During foraging, shrimp rapidly probe the substratum using the first three pair of chelate pereopods. Once food is located, it is grasped by the pereopods which pass it to the mouthparts. Small particles are placed directly in a pre-oral cavity, while larger items are held to the mouthparts by the third maxillipeds for further manipulation. Sand grains and other inedible items are usually rejected, although some items may be ingested and aid in.food grinding (Bailey-Brock & Moss, 1992).

Preliminary digestion occurs after ingested food enters the elastic foregut, or proventriculus, where enzyme addition, trituration, and storage take place. Food passage through the foregut is rapid and it empties at a declining logarithmic rate. Partially digested food then passes to the midgut, or digestive gland, where the dual functions of enzyme secretion and absorption of digested food occur. Digestive enzymes secreted from the midgut include proteinases, carboxypeptidases, lipases, amylases, chitinases, and others. It may be possible for some penaeid species to alter their digestive enzyme profiles depending on their dietary history. Gut flora may be an important source of digestive enzymes for penaeids, although their role is not well established. While most soluble products of digestion are absorbed in the midgut and midgut diverticula, undigestible items pass through a simple tubular hindgut where longitudinal, muscular pads grasp the fecal string by its peritrophic membrane and rhythmical contractions expel it (Bailey-Brock & Moss, 1992).

Penaeid shrimp are known to ingest a variety of items and have been described as omnivorous scavengers, opportunistic omnivores, detritus feeders, carnivores, and predators. While some interspecific differences in the trophic status of penaeids may exist, ontogenetic changes in food preference and food availability can account for much of the reported variation in their diets. Epibenthic postlarvae and juveniles consume both animal and plant matter, including microalgae, detrital aggregates, macrophytes, foraminiferans, nematodes, copepods, tanaids, larval molluscs, and brachyuran larvae. As shrimp grow, many of the small invertebrates in their diet are replaced by larger invertebrate prey, such as mysid and caridean shrimp, amphipods, polychaetes, and molluscs, as well as fishes (Bailey-Brock & Moss, 1992).

Subadult and adult shrimp also consume significant amounts of detrital aggregates. Depending on its source and age, detritus can be efficiently assimilated. The relative contribution of detrital particles per se versus attendant microbes (i.e. fungi, bacteria, and protozoans) to shrimp nutrition is not clear. Detritus originates mostly from primary producers, and is largely composed of structural polysaccharides and other polymers. The ability to hydrolyze these compounds is rare among marine invertebrates, and is not well documented for penaeid shrimp (Bailey-Brock & Moss, 1992).

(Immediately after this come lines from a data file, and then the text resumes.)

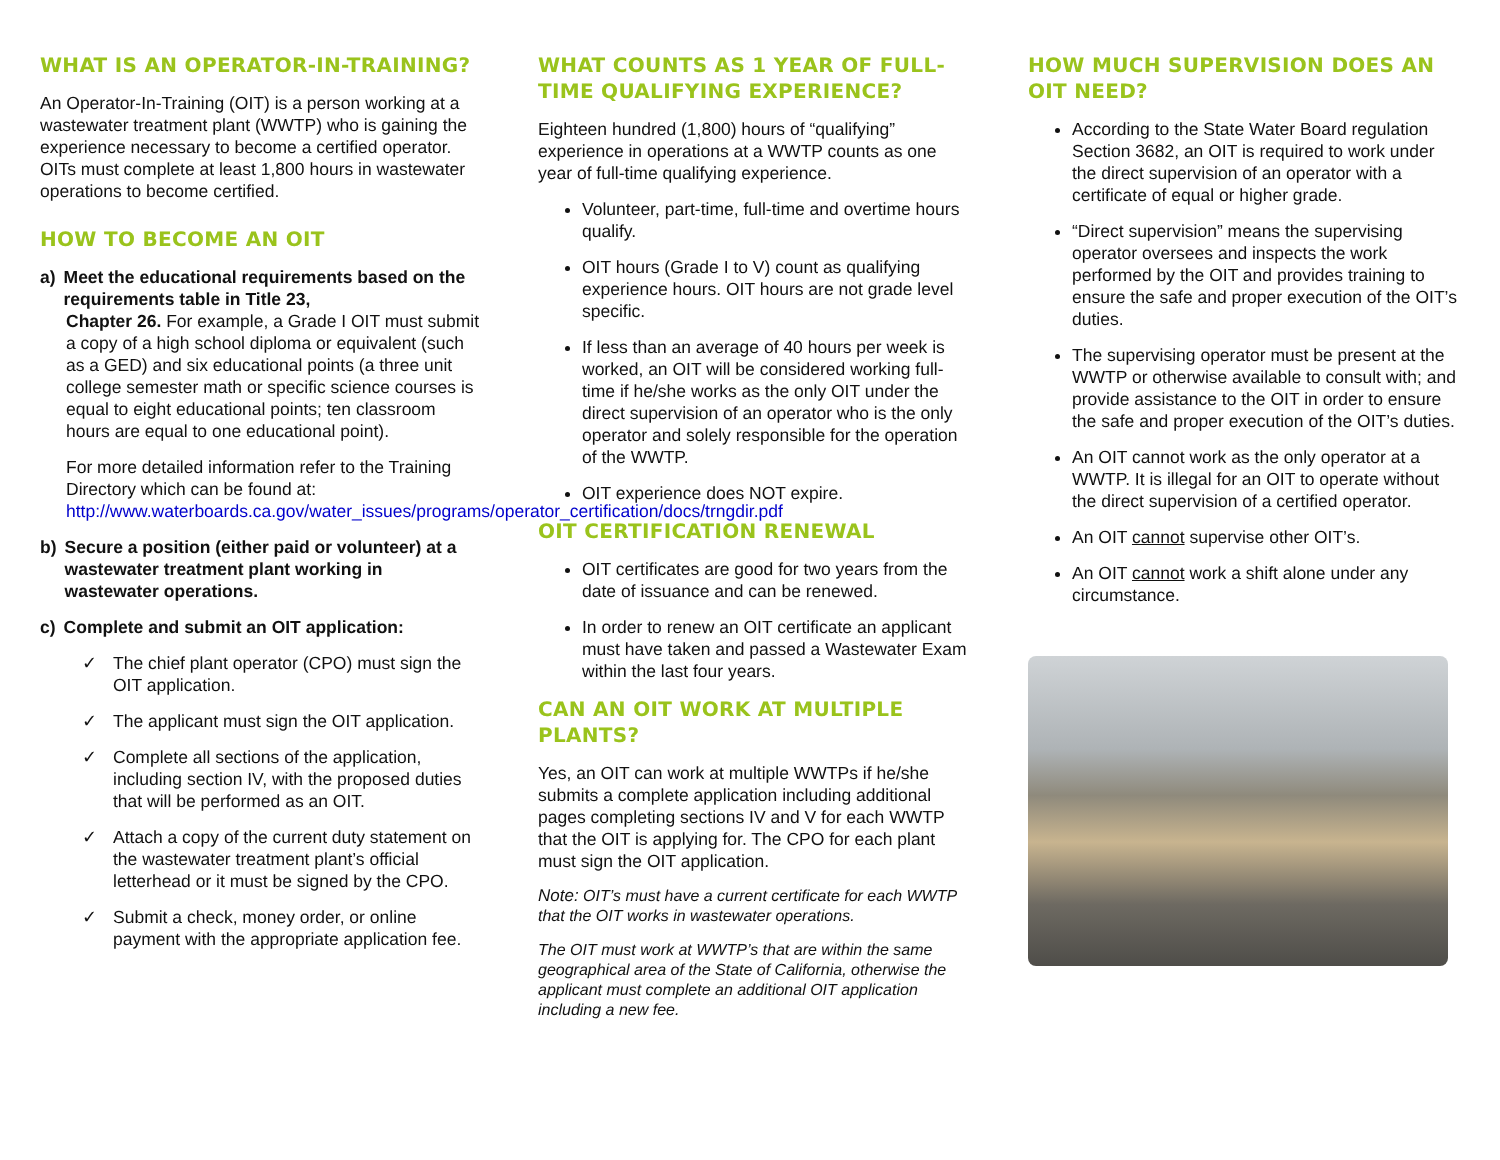WHAT IS AN OPERATOR-IN-TRAINING?
An Operator-In-Training (OIT) is a person working at a wastewater treatment plant (WWTP) who is gaining the experience necessary to become a certified operator. OITs must complete at least 1,800 hours in wastewater operations to become certified.
HOW TO BECOME AN OIT
a) Meet the educational requirements based on the requirements table in Title 23,
Chapter 26. For example, a Grade I OIT must submit a copy of a high school diploma or equivalent (such as a GED) and six educational points (a three unit college semester math or specific science courses is equal to eight educational points; ten classroom hours are equal to one educational point).
For more detailed information refer to the Training Directory which can be found at: http://www.waterboards.ca.gov/water_issues/programs/operator_certification/docs/trngdir.pdf
b) Secure a position (either paid or volunteer) at a wastewater treatment plant working in wastewater operations.
c) Complete and submit an OIT application:
✓ The chief plant operator (CPO) must sign the OIT application.
✓ The applicant must sign the OIT application.
✓ Complete all sections of the application, including section IV, with the proposed duties that will be performed as an OIT.
✓ Attach a copy of the current duty statement on the wastewater treatment plant’s official letterhead or it must be signed by the CPO.
✓ Submit a check, money order, or online payment with the appropriate application fee.
WHAT COUNTS AS 1 YEAR OF FULL-TIME QUALIFYING EXPERIENCE?
Eighteen hundred (1,800) hours of “qualifying” experience in operations at a WWTP counts as one year of full-time qualifying experience.
Volunteer, part-time, full-time and overtime hours qualify.
OIT hours (Grade I to V) count as qualifying experience hours. OIT hours are not grade level specific.
If less than an average of 40 hours per week is worked, an OIT will be considered working full-time if he/she works as the only OIT under the direct supervision of an operator who is the only operator and solely responsible for the operation of the WWTP.
OIT experience does NOT expire.
OIT CERTIFICATION RENEWAL
OIT certificates are good for two years from the date of issuance and can be renewed.
In order to renew an OIT certificate an applicant must have taken and passed a Wastewater Exam within the last four years.
CAN AN OIT WORK AT MULTIPLE PLANTS?
Yes, an OIT can work at multiple WWTPs if he/she submits a complete application including additional pages completing sections IV and V for each WWTP that the OIT is applying for. The CPO for each plant must sign the OIT application.
Note: OIT’s must have a current certificate for each WWTP that the OIT works in wastewater operations.
The OIT must work at WWTP’s that are within the same geographical area of the State of California, otherwise the applicant must complete an additional OIT application including a new fee.
HOW MUCH SUPERVISION DOES AN OIT NEED?
According to the State Water Board regulation Section 3682, an OIT is required to work under the direct supervision of an operator with a certificate of equal or higher grade.
“Direct supervision” means the supervising operator oversees and inspects the work performed by the OIT and provides training to ensure the safe and proper execution of the OIT’s duties.
The supervising operator must be present at the WWTP or otherwise available to consult with; and provide assistance to the OIT in order to ensure the safe and proper execution of the OIT’s duties.
An OIT cannot work as the only operator at a WWTP. It is illegal for an OIT to operate without the direct supervision of a certified operator.
An OIT cannot supervise other OIT’s.
An OIT cannot work a shift alone under any circumstance.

Bacteria rapidly colonize and decompose detritus in marine and brackishwater ecosystems, and were thought to be important components in penaeid diets. Recent evidence indicates, however, that bacterial biomass associated with detritus or sediments accounts for a relatively small fraction of total organic carbon and nitrogen, and animals using this resource generally do not consume these bacteria rapidly enough to meet their energetic requirements. Furthermore, bacteria are conspicuously lacking in long chain polyunsaturated fatty acids, sterols, and the sulfur-containing amino acid methionine, all of which are important dietary components for penaeid shrimp (Bailey-Brock & Moss, 1992).

Less is known about the potential nutritional importance of other microbial groups. Protozoans are considered important bacterial grazers in planktonic food chains, capable of consuming a large fraction of the bacterial biomass and channeling energy to higher trophic levels. A similar stiuation may occur in sediments and on detrital aggregates, where protozoans (especially ciliates) are thought to be important bacterial grazers. Although protozoans are presumed to synthesize their own long chain polyunsaturated fatty acids, thus making them desirable dietary items for penaeid shrimp, virtually nothing is known about macrofaunal consumption of these potential food items. Fungi are considered to play a minor role in the decomposition of detritus in marine and brackish water ecosystems, and are probably nutritionally unimportant to shrimp (Bailey-Brock & Moss, 1992).

Studies using stable carbon isotope techniques have helped to clarify food web relationships between penaeid shrimp and potential food items in coastal habitats. These techniques are useful in determining the origins and transformations of organic matter that is channeled through benthic food webs by providing a time-integrated dietary history of the species under study. Penaeid shrimp inhabiting coastal mangroves and saltmarshes appear to derive little carbon from macrophytes or macrophyte-derived detritus and associated heterotrophic microbes. Instead, a substantial portion of carbon ending up in shrimp biomass originates from planktonic microalgae, epiphytic algae, or benthic algae. These studies provide evidence that microalgae, or organisms feeding on microalgae, can be a major source of nutrition for penaeid shrimp in coastal habitats (Bailey-Brock & Moss, 1992).